Ann Carlson, the agency’s chief counsel, was named acting head of NHTSA in September. She has overseen safety probes into Tesla and efforts to shrink traffic deaths and significantly boost vehicle fuel economy requirements.
For much of the past six years, NHTSA has been without a Senate-confirmed administrator. U.S. traffic deaths have risen sharply since the start of the COVID-19 pandemic. Road deaths jumped 10.5% in 2021 to 42,915, the highest number killed on American roads in a single year since 2005.
In January, Carlson said the agency was studying the impact of vehicle size on roadway safety and was “very concerned” about the “degree to which heavier vehicles contribute to greater fatality rates.”
The agency is “investing a lot of resources” in the Tesla probe, Carlson said in January, declining to commit to a timeframe for resolving the probe. “We’re moving as quickly as we can, but we also want to be careful and make sure we have all the information we need.”
In June, NHTSA upgraded its defect probe into 830,000 Tesla vehicles with driver assistance system Autopilot and involving crashes with parked emergency vehicles.
NHTSA is reviewing whether Tesla vehicles adequately ensure drivers are paying attention.

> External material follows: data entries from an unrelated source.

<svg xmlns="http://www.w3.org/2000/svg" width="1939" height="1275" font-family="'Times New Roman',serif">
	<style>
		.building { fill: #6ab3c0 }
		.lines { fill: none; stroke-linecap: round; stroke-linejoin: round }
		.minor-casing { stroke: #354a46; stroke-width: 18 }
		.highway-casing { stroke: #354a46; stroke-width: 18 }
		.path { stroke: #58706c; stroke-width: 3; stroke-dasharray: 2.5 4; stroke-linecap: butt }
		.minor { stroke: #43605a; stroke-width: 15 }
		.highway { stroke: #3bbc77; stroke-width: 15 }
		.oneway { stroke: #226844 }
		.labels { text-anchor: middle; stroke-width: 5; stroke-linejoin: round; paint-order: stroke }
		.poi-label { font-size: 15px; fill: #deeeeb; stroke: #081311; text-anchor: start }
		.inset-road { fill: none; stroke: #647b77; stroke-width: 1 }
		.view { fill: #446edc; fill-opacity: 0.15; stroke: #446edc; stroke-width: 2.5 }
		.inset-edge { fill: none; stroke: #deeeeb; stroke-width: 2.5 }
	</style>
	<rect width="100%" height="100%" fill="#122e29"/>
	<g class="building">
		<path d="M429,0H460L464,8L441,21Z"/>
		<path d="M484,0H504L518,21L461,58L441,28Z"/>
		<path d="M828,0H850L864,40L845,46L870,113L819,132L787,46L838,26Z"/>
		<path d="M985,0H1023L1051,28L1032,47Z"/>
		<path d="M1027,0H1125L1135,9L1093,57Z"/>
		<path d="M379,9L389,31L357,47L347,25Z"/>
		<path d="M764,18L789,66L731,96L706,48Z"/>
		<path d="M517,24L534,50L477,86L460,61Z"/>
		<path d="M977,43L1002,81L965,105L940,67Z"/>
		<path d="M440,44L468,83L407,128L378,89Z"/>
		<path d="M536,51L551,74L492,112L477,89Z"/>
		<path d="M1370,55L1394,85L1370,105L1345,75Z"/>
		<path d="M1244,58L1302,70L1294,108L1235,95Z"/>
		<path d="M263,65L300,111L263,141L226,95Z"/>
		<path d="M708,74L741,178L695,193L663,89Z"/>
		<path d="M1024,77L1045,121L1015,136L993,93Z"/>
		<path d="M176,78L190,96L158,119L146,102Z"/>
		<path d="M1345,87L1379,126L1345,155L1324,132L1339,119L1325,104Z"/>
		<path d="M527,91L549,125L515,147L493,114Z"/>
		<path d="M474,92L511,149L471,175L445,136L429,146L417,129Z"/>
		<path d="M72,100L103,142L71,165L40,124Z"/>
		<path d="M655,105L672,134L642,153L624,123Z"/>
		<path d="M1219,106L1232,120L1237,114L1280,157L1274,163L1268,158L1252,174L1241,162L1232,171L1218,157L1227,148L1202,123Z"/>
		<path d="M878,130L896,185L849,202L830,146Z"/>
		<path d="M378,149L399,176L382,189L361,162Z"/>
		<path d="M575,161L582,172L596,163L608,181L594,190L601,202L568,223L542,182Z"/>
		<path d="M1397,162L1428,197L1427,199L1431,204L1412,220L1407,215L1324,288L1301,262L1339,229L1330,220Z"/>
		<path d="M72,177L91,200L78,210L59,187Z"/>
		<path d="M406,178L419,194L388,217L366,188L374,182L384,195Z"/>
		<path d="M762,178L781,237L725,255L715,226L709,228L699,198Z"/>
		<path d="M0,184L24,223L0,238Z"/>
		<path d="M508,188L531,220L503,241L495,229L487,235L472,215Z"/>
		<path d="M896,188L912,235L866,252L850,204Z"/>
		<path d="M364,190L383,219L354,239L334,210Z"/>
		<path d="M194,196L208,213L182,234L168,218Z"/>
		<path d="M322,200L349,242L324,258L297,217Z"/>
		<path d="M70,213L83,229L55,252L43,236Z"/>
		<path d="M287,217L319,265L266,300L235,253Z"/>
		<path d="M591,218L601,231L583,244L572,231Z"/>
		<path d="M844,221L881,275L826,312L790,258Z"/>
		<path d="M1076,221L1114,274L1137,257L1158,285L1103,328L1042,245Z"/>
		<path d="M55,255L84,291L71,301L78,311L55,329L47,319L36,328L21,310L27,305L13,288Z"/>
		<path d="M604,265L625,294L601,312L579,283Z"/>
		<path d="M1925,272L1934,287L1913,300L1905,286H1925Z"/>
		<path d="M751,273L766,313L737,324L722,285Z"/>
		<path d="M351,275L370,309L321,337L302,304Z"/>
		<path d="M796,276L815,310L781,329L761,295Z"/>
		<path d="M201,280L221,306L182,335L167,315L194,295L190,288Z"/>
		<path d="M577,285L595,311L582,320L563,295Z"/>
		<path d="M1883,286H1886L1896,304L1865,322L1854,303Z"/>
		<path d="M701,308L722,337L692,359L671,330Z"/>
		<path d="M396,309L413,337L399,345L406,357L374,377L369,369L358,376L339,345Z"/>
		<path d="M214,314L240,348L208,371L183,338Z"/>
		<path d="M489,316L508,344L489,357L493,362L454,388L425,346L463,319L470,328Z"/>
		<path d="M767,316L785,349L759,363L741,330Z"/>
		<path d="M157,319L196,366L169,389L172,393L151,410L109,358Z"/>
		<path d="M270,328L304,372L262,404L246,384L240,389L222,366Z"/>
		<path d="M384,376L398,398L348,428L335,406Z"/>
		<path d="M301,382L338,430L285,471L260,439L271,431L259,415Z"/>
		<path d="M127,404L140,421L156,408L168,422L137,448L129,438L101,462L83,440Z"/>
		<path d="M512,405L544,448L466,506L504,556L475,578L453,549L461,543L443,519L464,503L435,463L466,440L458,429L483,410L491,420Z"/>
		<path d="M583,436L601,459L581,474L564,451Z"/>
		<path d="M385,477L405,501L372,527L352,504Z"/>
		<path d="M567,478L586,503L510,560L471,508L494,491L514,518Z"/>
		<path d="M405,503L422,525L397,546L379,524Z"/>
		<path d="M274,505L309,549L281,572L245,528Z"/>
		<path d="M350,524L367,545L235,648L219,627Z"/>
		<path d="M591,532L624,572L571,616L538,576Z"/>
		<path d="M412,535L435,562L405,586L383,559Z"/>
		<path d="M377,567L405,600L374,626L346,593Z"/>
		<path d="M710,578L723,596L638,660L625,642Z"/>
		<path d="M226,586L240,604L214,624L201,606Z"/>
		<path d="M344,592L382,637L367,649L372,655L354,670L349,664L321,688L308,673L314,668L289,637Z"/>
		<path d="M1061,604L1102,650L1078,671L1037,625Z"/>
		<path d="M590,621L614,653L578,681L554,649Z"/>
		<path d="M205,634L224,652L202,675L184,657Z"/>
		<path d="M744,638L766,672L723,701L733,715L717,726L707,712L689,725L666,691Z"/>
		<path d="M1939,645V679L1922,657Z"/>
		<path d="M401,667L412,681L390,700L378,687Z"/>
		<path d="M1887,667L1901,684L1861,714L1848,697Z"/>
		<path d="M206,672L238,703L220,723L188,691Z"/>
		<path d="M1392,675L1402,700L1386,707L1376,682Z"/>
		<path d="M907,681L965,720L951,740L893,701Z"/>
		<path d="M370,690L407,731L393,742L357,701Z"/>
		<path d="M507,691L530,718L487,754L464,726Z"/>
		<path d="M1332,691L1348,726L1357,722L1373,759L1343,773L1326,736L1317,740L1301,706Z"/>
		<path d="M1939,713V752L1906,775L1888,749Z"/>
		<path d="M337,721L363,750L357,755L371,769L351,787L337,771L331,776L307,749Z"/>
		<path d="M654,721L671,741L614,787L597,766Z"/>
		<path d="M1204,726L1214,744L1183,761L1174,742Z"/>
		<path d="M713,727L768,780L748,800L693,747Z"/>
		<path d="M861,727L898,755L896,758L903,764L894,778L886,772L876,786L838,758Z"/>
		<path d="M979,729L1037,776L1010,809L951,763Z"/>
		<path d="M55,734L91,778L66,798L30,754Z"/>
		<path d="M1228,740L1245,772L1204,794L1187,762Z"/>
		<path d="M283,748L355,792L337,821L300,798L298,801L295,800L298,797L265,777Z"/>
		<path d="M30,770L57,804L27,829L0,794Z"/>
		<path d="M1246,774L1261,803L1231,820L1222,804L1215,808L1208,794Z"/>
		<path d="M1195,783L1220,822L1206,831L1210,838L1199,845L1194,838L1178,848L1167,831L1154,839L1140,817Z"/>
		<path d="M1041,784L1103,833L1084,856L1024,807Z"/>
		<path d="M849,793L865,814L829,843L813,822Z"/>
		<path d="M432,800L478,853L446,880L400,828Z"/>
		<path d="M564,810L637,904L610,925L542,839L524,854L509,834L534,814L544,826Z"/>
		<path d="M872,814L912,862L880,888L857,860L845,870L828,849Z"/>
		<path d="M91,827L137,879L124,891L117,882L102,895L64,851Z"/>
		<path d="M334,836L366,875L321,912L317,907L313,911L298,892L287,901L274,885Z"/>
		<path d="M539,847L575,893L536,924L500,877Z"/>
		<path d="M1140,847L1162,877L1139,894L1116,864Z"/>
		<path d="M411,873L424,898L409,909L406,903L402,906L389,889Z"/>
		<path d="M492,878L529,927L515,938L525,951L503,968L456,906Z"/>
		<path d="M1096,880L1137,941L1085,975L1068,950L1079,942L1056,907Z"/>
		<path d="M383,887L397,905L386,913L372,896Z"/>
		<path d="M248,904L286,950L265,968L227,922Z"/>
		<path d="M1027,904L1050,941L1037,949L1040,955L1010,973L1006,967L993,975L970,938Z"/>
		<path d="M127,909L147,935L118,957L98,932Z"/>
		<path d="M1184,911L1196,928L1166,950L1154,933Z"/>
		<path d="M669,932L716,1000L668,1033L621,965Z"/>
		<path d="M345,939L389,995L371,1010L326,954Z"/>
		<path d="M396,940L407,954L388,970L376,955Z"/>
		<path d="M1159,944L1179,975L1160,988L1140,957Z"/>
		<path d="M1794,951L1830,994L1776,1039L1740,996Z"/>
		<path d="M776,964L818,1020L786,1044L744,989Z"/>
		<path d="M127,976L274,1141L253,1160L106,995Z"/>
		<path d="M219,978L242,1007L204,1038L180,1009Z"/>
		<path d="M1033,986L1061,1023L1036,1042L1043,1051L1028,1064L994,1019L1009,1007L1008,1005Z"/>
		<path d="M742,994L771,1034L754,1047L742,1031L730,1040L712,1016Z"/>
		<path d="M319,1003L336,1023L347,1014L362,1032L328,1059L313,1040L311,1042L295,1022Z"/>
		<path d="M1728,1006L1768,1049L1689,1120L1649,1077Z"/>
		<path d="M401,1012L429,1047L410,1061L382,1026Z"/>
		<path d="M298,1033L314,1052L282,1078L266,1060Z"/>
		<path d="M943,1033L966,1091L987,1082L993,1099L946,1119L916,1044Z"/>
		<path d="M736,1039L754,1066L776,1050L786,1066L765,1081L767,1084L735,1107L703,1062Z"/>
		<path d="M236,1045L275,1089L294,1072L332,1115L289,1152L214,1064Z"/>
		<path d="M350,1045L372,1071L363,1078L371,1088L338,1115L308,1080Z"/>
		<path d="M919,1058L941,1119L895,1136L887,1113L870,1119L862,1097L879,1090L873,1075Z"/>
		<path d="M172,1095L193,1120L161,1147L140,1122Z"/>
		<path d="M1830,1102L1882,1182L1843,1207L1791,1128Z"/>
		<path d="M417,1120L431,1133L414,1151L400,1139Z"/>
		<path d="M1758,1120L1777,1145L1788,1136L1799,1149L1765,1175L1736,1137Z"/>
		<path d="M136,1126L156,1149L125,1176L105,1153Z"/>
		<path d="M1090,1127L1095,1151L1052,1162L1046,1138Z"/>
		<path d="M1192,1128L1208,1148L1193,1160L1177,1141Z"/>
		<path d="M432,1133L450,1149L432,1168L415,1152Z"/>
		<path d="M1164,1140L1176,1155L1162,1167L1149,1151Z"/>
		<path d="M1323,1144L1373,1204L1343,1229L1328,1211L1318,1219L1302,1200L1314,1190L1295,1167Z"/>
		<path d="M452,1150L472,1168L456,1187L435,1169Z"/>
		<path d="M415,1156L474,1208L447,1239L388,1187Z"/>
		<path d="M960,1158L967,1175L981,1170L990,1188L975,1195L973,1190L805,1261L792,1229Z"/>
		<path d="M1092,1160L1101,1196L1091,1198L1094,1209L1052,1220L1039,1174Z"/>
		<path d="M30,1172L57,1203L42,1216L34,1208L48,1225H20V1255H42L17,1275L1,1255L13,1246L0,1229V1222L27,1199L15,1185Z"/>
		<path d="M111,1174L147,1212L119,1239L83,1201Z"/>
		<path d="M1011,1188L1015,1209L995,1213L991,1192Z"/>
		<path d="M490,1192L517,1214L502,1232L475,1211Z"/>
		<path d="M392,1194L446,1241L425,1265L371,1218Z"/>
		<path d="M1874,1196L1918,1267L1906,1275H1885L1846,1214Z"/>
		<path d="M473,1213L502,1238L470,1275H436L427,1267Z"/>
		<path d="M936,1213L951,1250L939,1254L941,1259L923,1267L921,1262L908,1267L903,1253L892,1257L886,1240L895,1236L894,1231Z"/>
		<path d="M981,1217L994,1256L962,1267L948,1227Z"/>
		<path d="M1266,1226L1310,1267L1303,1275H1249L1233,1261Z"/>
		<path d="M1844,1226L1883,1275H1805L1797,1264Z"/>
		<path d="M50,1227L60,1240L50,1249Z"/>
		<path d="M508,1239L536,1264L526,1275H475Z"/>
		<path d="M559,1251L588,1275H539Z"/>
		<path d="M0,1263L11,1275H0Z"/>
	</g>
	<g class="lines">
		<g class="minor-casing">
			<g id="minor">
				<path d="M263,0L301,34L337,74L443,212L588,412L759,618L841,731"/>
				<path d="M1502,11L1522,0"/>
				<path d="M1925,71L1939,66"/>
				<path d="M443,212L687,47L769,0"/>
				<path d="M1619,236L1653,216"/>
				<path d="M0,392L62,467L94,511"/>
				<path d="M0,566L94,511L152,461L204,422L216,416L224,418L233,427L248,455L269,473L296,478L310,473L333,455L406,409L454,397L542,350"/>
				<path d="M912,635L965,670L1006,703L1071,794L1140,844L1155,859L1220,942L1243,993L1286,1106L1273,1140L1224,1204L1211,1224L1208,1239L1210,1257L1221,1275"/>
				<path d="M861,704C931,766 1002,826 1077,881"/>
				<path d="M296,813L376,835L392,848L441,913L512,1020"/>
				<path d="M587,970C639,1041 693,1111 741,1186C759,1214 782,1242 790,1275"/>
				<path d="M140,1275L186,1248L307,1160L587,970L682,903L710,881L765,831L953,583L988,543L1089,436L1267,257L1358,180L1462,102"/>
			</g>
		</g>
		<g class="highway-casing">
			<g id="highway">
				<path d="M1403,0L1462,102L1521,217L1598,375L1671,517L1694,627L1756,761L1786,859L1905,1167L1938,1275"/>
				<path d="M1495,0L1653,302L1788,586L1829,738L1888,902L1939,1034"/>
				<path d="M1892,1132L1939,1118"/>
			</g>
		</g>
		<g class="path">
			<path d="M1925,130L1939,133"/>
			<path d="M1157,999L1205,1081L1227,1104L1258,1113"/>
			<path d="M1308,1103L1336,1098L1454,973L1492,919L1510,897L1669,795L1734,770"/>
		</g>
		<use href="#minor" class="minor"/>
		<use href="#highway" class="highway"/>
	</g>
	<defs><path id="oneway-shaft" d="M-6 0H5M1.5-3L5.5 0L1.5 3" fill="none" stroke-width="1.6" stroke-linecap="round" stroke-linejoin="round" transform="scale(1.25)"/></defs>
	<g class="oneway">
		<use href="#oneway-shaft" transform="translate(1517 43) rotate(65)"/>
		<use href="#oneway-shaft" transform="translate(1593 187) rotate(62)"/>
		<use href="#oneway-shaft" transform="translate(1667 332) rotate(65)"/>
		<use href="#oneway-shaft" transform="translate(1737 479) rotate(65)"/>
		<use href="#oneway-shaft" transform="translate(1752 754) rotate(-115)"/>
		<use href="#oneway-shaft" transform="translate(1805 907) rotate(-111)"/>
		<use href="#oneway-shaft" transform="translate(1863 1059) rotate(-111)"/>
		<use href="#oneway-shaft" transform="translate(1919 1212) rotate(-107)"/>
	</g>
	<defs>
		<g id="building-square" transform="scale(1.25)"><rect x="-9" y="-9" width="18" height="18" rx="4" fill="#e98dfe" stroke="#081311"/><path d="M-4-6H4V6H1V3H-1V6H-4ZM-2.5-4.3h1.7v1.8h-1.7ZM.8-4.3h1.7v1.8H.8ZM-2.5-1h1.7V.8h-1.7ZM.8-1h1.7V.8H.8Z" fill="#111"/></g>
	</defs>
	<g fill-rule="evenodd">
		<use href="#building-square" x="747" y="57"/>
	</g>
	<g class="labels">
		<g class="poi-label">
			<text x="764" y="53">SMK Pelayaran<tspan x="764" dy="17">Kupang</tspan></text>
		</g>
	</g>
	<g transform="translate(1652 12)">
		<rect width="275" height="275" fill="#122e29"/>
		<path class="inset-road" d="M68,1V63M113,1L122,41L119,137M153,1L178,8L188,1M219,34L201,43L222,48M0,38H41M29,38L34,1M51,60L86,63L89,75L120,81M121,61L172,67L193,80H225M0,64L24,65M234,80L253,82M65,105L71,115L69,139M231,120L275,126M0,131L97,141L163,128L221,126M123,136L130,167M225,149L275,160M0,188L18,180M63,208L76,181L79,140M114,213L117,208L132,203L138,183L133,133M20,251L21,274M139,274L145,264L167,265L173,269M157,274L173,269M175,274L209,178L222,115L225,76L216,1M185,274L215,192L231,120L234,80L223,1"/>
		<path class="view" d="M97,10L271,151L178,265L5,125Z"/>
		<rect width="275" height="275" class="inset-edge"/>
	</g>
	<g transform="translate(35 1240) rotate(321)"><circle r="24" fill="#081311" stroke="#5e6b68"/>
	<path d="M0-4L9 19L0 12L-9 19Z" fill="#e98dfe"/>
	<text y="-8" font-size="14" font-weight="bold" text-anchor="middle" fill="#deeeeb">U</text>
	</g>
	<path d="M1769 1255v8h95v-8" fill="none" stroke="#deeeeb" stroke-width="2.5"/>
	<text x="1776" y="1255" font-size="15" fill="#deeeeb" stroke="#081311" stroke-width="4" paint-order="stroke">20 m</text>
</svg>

NHTSA plans to propose in April new fuel economy standards for the 2027 model year and beyond, which could dramatically reshape new cars on America’s roads, Carlson said.
In March 2020, former President Donald Trump’s Republican administration rolled back the standards to only 1.5% annual increases in efficiency through 2026, much less than the 5% annual increases required by former President Barack Obama. The Biden administration in 2021 reversed Trump’s action and instructed NHTSA and the Environmental Protection Agency to begin work on the next round of tougher rules.